When your child is sick, you don’t really sleep. You listen even as you doze. "Was that a cough? I’ll just check on her again." You lay down on the floor next to his bed. I remember the night when we thought one of our children had spinal meningitis: the high fever, the stiff neck, the frantic rush to the emergency room. Don’t lecture any parent about responsibility for their children when they are sick. Parents worry all the time about their children’s health. They have to in this American society, because apparently nobody else is worrying.

It is a sick society that would cause a frantic parent to pause in that rush to try to get medical help for their child and have to think about whether they will have to choose between paying the mortgage or paying for the hospital visit. Half of all bankruptcies are caused by catastrophic illness in an uninsured or underinsured family.
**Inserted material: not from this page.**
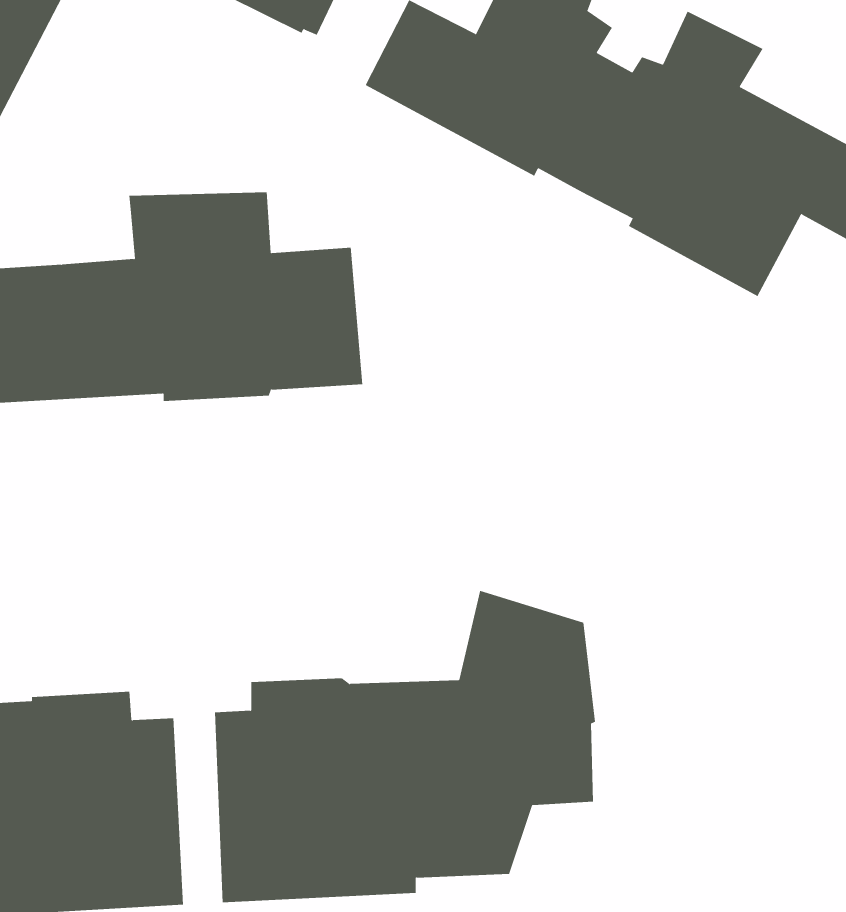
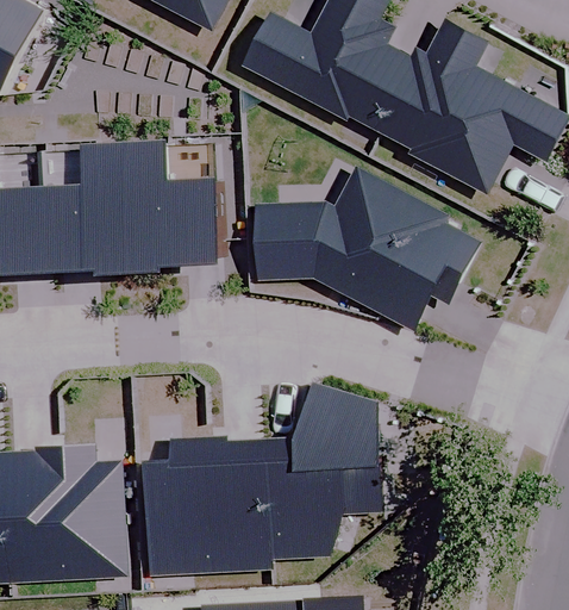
building: none -> [251,163,481,334]

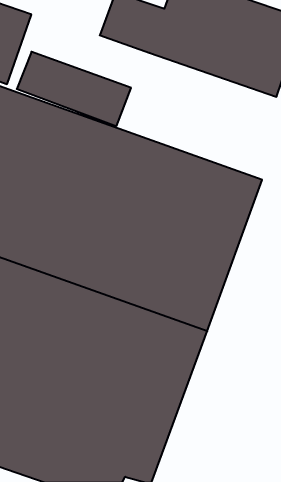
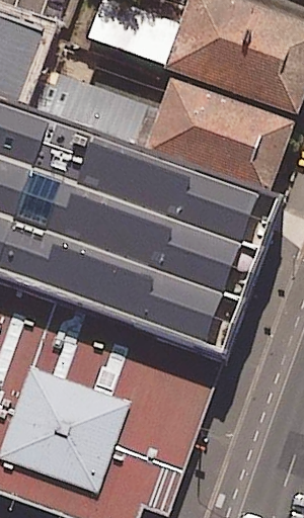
building: none -> [139,70,297,192]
Wouldn’t you sell everything you own if your child had cancer to buy the best treatment, just to see your baby live and grow? What kind of a society makes you face that choice?

“Suffer the little children to come unto me, and forbid them not: for of such is the kingdom of God.” All three Gospels record Jesus reprimanding the disciples for keeping children away from him when their parents were trying to bring them to him for a blessing. The kingdom of heaven belongs to children, Jesus taught. The King James version uses the older “suffer the little children” to mean “permit them or allow them to come”, but in this case it could carry an additional meaning of how absolutely abhorrent it is to see children’s suffering and keep them away from the blessing of medical help. Truly if, as Jesus said, you have to become like a child to receive the Kingdom of God, what does it say about you if instead your willful ignorance of children’s needs causes them to suffer? It says you are not worthy of the kingdom of God, that’s what it says.

We have the money to pay for health care insurance for every child in America and instead we are choosing to spend it on making war and still more war. That is truly sick, morally sick, perhaps even fatally sick because when you can see the suffering so many children without access to adequate medical care and do nothing, you are lost.